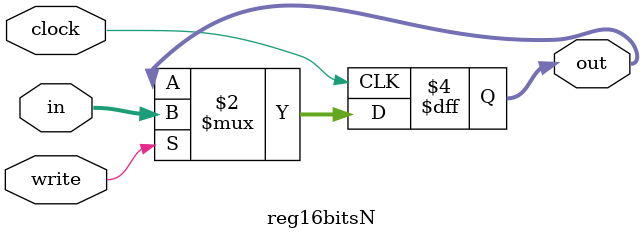
<source format=v>
module reg16bitsN(in,out,write,clock);

	input [15:0]in;
	input write, clock;
	output reg [15:0]out;
	
	always @(negedge clock)begin
		if(write)begin 
			out <= in;		
		end
	end
	
endmodule
</source>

===============

| Exercise details |
From the listing above, copy all lines holding the word "clock".

| Response box |
module reg16bitsN(in,out,write,clock);
	input write, clock;
	always @(negedge clock)begin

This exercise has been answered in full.